Depending on the stage of the startup you are considering, the “complete pay package” may be skewed more towards cash or more towards stock. Most startup founders have realized that to hire great talent, there is not just one thing you need any more. There is a need for meaningful work, great pay and benefits and an awesome culture.

I am going to skim over culture, and meaningful work for this post and assume you have figured out a company that offers both, but now need to negotiate your pay package. Most startups are not going to offer great benefits that bigger companies offer, so you are going to work with a fewer set of variables such as pay and stock options.

First, the pay. There are 3 stages that I am going to consider at startups. First, the pre-seed or seed round, second, post some seed round, before the series A and third, post series A.

In almost all of these cases, I have seen that good startups will end up offering a lower base and salary (80% of the chances are it will be much lower than your current pay) but “try to make it up with stock options”.

In many startups, salaries tend to be a fixed range with little room to negotiate. If you are making a lot of money at a larger company, expect to take a cut in pay. If you are working at another startup, expect to be marginally in the same range.

There are exceptions for extremely well funded companies and the post series A stage, but that’s rare. There are fewer than 20 companies in India and about 100 in the Silicon Valley who can offer salaries that match Google or Facebook, Microsoft or Accenture.

There are 3 important elements to the stock option package – The number of shares, the exercise price and the vesting schedule. The secondary negotiable elements are the type of shares – common vs. preferred, change of control provisions for early vesting and early exercise to save on taxes.

Stock Option Negotiations
Stock Option Negotiations

If your startup is at the pre-seed / seed stage, and you are fewer than 20 employees, you can ask for the total outstanding shares of the company, so you can determine the % ownership. A senior executive (VP Engineering, VP Marketing) can expect in the 1-7% range and folks more junior can expect 0.1% to 1%. This is likely the only element you can negotiate in most startups. If you are looking for unreasonable percentage ownership relative to contribution, expect to get some push back.

The earlier you are at the startup, expect a larger % relative to later stages.

The price of your stock is determined either at the previous¬†round or in some cases at the board meeting (exceptional cases) when an inside round has been completed. After the backdating stock option scandal of the 2005’s no CEO will help their new employees get stock at a lower price, so there’s not much to negotiate here, other than to know the price.

Finally the vesting schedule tends to follow a pretty standard pattern – usually 4 years, with a 1 year cliff. Meaning, after one year at the company, your shares will vest monthly. What you want to learn about is the option to buy your shares and if there are “claw-back provisions” if you leave before an exit.

Most employees dont stay until the exit of the company (or rarely do) and if there are claw-back provisions, you want to be aware of those.

The secondary considerations are important as well. If your contract can specify that your shares will fully vest in the event of a change of control (meaning your startup gets bought) you should seek that.

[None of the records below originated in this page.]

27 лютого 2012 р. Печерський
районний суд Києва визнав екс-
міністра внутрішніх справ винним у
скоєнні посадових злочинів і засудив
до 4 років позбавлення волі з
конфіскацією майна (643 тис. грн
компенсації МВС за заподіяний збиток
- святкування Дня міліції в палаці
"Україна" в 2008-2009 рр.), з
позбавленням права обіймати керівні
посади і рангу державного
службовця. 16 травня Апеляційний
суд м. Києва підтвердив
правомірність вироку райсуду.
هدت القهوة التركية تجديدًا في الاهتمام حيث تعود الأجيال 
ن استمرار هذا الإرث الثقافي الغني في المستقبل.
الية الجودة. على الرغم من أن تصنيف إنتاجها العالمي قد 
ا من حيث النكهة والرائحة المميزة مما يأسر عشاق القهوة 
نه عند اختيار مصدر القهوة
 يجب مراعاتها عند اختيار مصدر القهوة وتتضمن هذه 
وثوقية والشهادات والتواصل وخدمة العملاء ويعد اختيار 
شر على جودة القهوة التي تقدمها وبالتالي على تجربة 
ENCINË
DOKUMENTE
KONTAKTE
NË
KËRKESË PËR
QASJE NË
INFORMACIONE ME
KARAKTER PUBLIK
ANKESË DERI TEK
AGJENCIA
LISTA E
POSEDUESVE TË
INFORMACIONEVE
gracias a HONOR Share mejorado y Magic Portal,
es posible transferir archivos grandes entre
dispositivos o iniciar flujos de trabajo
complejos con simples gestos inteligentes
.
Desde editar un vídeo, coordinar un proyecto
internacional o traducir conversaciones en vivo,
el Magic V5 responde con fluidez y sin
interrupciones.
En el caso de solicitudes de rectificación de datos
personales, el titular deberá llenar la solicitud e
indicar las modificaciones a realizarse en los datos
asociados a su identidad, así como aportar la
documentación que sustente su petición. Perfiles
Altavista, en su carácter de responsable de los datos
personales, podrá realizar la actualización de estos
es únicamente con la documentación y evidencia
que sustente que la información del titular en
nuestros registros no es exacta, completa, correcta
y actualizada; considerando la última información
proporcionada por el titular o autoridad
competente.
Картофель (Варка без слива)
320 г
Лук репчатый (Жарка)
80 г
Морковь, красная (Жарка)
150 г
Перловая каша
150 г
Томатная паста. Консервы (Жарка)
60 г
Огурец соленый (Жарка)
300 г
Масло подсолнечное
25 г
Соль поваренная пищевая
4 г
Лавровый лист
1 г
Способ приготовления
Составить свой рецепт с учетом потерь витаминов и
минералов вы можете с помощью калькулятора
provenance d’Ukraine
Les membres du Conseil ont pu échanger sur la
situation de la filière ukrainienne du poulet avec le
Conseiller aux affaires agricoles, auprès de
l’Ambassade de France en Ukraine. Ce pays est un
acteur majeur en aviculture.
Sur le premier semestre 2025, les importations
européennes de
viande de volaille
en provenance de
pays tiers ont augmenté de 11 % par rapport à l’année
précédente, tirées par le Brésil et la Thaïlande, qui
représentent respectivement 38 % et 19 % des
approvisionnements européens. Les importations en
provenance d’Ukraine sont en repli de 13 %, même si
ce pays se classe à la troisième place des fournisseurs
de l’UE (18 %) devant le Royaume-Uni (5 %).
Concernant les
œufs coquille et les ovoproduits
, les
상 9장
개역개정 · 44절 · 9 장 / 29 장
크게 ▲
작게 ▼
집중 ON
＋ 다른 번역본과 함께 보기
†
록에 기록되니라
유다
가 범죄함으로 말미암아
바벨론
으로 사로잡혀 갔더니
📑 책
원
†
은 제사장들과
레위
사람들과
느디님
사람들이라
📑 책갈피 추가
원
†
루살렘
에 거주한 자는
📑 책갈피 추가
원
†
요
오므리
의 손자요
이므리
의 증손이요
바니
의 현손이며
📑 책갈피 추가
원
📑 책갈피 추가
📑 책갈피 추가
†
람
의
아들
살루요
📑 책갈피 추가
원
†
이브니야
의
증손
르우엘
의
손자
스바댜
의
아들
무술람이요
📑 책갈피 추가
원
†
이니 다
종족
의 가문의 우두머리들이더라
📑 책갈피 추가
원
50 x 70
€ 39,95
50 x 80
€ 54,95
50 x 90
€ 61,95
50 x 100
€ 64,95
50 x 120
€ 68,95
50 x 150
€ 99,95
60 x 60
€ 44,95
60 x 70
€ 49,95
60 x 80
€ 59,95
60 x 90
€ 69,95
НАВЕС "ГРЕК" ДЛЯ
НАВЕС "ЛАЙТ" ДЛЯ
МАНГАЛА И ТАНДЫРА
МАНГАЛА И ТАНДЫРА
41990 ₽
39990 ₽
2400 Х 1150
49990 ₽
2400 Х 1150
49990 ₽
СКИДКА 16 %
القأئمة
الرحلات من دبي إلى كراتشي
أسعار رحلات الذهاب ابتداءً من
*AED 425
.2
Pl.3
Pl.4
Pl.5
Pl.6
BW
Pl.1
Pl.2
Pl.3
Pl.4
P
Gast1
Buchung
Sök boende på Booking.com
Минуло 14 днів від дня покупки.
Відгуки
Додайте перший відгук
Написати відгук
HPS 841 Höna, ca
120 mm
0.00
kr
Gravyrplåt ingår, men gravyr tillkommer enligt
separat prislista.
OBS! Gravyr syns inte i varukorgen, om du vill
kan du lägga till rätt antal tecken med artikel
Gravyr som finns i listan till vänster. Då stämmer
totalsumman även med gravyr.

If your company offers early exercise I’d ask for that option. You might not want to exercise early (since you cant tell if your company will do well or go bust), but it is a good option to know about and negotiate.

Finally, most employees are usually given common stock. You want to know if the founders have as well, or have they, like other investors for example, been given preferred stock if that exists and what the benefits associated with preferred stock (in terms of what the liquidation preferences are).